普段は「あんまり長生きしたくな~い」とか生意気なこといってるくせに、要精密検査の記載を見た瞬間、命根性が汚くなり、すぐさま再検査の電話をかけまくった。

総合所見に異常所見あります。異常があります。精密検査の必要があります。
なんて連呼されたら、大丈夫か?となるのが人間。

とはいえ、母親と祖父が胃がん、叔父が大腸がんとガン家系なので
気をつけねばとは思っていた。ただ、乳がんは誰もいない・・・

とにもかくにも、胃がんのほうが心配なので、上部消化管内内視鏡検査(胃カメラ)を受けろとの指示どおり、検診をした病院に電話をし、予約をとりつけた。

とりあえず年内に内視鏡やっとく?

帰省するたびに、母親も父親も胃のポリープの話を10年くらい前からしていたため、胃ポリープの表記があっても、まあ初期であれば問題ないだろと軽い気持ちでいたが、病院の待合室にいるとどうも緊張してくる。

あの病院の雰囲気がやっぱり苦手だ。
それにしても、ものすごい久しぶりに大きい病院にいったのでいたるところで活躍するICTにびびる。番号での呼び出しは当たり前で、次の呼び出し予定番号が3つくらい表示されていて、自分があとどのくらいで呼ばれるかわかるのがうれしい。会計も自動精算で、ほとんど人としゃべることがない。
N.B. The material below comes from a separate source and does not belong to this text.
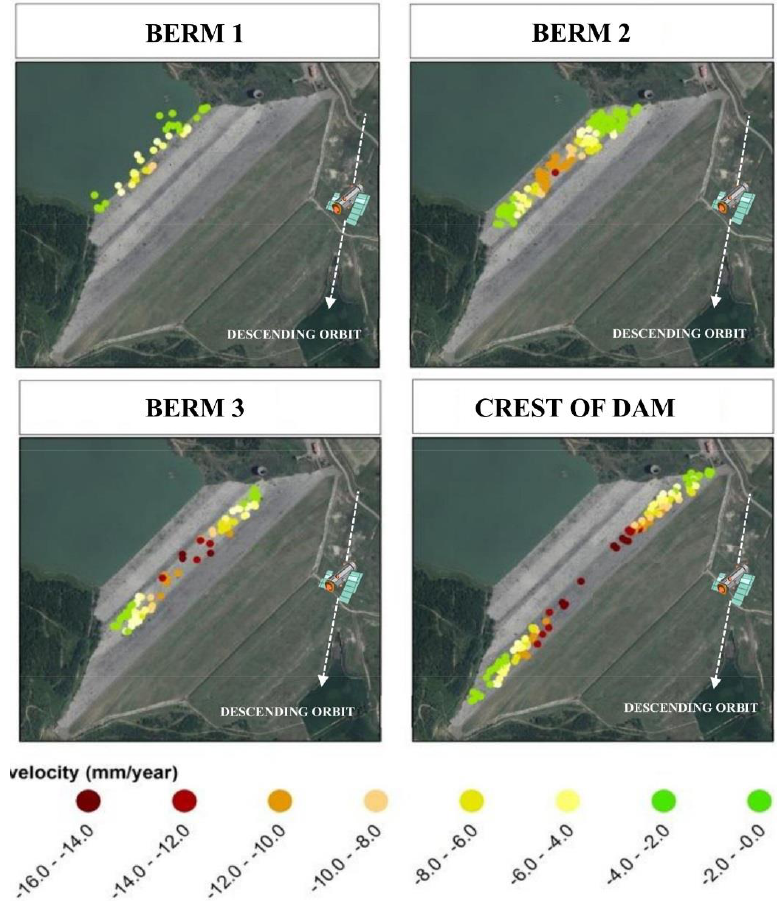
Figure 13. Results from the DInSAR surveying: location of the observed points classified by their average vertical displacement velocity, the white dashed line indicates the satellite descending orbit (Nord-South).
もしかしたら医者も非対面、もしくはAIか?なんて想像していたが、そこは
昭和の診療と変わらず、対面だった。

若干、びびりつつ診察室に入る。

医者「う~ん、胃ポリープね。大丈夫じゃないかな~」

と独り言かというくらいぼそぼそしゃべっている。

医者「まあ、いつでもいいけど明日内視鏡やる?あいてるから。年内のほうがすっきりするでしょ」

なんだか軽いノリに気が楽になるとともに、すっきりというのはガンかどうかってことか?と答える前に

医者「鼻と口どっちにする?麻酔する?」

と話が進む。

ゆ「初めてなんで、どっちと言われてもよくわからないんですけども」

医者「まあ、鼻のほうが苦痛が少ないし、鼻にしとくかね。麻酔どうする?」

これは断固拒否した。というのも何事も痛いとはどのくらい痛いのかなど自分で実体験してみないとわからないしと、別に記事を書くわけでもないのに、この職業病は治らない

ゆ「麻酔はいいです。自分で経験してみないと・・・それに自分の消化器をリアルタイムでみられる機会はそうそうないですし」

というと、医者も看護師も変な子だな~という顔でみていた。

検査が楽しいはずもないのだが、初めての経験というのはドキドキするもので怖くて緊張というより、ちょっとわくわく?いや、なんだろなこの気持ち、高揚感からか眠れぬ夜を過ごす。

アメリカのアンテロープキャニオンだ!

とんとん拍子で胃カメラ当日。
座り心地のよいソファに座らせられる。気持ちを落ち着けろということだろうか。ソファに体を沈め、気持ちよく寝そうになっているところに、鼻の通過をよくする薬をプシューとされる。苦いものがのどの奥を通過し、飲み込むなといわれ息を止める。ちょっと違うか。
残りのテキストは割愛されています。